Exercise directions: Please locate every line in the listing below that contains the string "Kron" and copy each of those lines in full. Case counts.

## Begin Entries

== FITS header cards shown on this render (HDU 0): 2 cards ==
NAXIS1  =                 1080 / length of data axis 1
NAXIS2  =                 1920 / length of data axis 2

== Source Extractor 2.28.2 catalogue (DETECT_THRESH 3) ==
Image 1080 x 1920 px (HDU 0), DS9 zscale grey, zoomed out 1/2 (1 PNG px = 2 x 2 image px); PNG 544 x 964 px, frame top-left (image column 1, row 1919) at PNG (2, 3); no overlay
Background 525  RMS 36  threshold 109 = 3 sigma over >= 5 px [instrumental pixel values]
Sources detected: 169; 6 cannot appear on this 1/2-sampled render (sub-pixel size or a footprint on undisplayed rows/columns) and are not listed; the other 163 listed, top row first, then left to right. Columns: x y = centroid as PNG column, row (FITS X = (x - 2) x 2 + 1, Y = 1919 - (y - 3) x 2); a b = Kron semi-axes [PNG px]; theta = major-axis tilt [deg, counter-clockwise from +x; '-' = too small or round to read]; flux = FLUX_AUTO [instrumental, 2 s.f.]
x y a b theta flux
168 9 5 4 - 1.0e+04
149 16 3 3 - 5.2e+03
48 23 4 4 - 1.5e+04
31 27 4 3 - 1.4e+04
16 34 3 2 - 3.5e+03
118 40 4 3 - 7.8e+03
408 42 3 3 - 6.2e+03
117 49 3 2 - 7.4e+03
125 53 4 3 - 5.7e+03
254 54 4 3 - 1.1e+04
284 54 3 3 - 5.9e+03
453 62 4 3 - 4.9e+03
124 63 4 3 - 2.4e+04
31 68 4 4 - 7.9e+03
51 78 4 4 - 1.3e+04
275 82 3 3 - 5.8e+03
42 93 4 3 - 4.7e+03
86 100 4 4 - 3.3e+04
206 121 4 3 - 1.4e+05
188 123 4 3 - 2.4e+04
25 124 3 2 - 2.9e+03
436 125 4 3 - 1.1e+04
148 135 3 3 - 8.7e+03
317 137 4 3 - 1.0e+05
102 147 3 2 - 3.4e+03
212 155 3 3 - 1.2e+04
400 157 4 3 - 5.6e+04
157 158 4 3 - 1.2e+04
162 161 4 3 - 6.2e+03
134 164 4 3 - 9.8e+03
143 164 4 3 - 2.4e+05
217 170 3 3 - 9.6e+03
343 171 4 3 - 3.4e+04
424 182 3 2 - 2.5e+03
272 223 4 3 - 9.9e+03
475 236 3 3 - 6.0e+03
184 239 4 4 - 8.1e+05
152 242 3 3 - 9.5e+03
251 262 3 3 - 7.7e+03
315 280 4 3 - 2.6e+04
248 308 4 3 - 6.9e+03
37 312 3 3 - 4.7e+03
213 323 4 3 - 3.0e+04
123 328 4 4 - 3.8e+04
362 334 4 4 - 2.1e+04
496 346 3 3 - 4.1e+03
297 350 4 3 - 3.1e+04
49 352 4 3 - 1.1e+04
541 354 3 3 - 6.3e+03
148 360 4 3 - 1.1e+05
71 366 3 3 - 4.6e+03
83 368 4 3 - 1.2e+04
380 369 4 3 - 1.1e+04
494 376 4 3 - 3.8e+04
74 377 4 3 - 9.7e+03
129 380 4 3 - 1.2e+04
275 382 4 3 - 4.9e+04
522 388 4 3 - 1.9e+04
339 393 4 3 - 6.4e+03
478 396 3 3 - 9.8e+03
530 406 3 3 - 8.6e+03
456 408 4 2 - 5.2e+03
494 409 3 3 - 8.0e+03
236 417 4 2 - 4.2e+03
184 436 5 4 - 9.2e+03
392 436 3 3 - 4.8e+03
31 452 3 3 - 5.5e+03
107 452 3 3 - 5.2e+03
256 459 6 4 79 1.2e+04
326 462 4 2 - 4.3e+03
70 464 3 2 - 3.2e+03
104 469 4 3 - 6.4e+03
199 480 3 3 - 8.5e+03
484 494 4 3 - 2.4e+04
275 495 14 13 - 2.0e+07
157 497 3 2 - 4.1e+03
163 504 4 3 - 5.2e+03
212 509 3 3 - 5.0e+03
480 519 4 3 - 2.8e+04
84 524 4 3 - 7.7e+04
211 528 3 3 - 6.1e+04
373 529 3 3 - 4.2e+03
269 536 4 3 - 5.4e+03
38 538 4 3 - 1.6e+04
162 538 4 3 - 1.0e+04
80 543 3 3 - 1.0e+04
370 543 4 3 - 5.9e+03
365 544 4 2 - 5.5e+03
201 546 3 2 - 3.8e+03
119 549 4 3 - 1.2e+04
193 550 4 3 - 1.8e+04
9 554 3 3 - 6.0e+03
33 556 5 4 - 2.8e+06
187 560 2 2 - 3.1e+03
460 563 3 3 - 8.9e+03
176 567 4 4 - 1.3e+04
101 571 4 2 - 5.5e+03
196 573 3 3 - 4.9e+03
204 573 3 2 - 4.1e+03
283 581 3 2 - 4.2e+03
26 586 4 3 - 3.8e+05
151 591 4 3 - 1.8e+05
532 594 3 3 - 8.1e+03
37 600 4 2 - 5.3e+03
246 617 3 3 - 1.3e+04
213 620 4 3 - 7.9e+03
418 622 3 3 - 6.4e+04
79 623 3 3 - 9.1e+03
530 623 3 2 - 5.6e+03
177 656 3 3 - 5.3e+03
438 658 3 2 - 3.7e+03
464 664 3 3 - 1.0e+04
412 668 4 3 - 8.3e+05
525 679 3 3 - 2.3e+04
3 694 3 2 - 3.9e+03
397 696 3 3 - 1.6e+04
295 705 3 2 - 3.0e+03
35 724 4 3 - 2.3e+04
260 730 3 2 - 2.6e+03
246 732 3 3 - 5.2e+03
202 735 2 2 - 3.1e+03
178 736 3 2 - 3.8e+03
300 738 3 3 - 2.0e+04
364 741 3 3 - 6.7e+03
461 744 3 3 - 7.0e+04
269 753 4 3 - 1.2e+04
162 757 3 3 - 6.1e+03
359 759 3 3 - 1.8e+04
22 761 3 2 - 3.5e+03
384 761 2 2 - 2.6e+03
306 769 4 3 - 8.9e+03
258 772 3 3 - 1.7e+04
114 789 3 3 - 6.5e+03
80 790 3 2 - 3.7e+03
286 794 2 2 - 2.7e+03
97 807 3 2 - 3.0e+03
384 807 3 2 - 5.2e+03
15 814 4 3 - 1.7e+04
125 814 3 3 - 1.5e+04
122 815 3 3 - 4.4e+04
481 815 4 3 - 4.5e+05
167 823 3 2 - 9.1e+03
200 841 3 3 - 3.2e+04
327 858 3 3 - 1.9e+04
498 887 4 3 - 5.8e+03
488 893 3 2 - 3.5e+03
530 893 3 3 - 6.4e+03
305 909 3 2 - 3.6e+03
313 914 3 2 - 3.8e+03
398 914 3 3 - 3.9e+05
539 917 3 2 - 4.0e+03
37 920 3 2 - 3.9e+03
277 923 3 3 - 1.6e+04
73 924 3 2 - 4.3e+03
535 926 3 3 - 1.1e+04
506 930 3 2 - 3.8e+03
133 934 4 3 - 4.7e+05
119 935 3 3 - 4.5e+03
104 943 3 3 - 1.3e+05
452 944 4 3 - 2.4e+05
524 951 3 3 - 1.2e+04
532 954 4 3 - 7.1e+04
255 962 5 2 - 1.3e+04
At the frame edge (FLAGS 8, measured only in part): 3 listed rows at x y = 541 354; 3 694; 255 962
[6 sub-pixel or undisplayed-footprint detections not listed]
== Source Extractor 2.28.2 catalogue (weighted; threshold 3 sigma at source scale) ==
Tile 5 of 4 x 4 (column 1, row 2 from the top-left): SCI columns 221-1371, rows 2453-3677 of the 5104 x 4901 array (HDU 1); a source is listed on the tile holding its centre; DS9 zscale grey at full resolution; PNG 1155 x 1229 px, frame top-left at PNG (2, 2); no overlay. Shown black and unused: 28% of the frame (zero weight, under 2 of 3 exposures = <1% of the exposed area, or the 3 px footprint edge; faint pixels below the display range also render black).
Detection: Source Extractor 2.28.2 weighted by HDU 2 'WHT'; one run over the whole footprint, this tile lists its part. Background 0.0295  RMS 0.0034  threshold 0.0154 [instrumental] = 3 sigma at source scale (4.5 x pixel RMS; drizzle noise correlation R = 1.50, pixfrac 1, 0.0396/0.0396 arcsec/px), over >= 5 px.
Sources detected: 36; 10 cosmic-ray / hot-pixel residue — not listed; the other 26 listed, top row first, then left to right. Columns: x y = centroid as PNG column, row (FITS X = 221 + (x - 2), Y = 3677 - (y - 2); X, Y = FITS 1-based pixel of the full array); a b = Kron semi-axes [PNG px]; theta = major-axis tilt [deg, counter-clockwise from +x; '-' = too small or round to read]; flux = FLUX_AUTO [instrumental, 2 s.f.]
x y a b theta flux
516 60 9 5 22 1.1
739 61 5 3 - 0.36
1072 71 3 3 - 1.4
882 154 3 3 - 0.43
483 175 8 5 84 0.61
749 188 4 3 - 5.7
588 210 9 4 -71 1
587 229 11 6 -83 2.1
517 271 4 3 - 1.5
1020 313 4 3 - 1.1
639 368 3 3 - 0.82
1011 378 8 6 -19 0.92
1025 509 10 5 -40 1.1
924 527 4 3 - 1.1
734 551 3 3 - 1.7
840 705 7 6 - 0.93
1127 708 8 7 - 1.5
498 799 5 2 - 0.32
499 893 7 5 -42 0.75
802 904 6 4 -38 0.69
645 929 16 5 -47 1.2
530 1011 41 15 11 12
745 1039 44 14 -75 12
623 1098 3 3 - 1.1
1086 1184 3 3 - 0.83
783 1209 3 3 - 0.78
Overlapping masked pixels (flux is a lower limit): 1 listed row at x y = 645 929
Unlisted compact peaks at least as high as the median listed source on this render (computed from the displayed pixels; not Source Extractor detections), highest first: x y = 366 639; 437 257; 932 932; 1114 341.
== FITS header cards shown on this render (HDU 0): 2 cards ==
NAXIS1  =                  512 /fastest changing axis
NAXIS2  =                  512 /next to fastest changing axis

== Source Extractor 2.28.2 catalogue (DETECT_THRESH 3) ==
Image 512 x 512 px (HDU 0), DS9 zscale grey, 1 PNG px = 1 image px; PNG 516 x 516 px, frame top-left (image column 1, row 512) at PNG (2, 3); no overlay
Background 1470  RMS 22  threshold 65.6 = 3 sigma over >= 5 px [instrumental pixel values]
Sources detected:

## End Entries

Answer for the task:
Sources detected: 169; 6 cannot appear on this 1/2-sampled render (sub-pixel size or a footprint on undisplayed rows/columns) and are not listed; the other 163 listed, top row first, then left to right. Columns: x y = centroid as PNG column, row (FITS X = (x - 2) x 2 + 1, Y = 1919 - (y - 3) x 2); a b = Kron semi-axes [PNG px]; theta = major-axis tilt [deg, counter-clockwise from +x; '-' = too small or round to read]; flux = FLUX_AUTO [instrumental, 2 s.f.]
Sources detected: 36; 10 cosmic-ray / hot-pixel residue — not listed; the other 26 listed, top row first, then left to right. Columns: x y = centroid as PNG column, row (FITS X = 221 + (x - 2), Y = 3677 - (y - 2); X, Y = FITS 1-based pixel of the full array); a b = Kron semi-axes [PNG px]; theta = major-axis tilt [deg, counter-clockwise from +x; '-' = too small or round to read]; flux = FLUX_AUTO [instrumental, 2 s.f.]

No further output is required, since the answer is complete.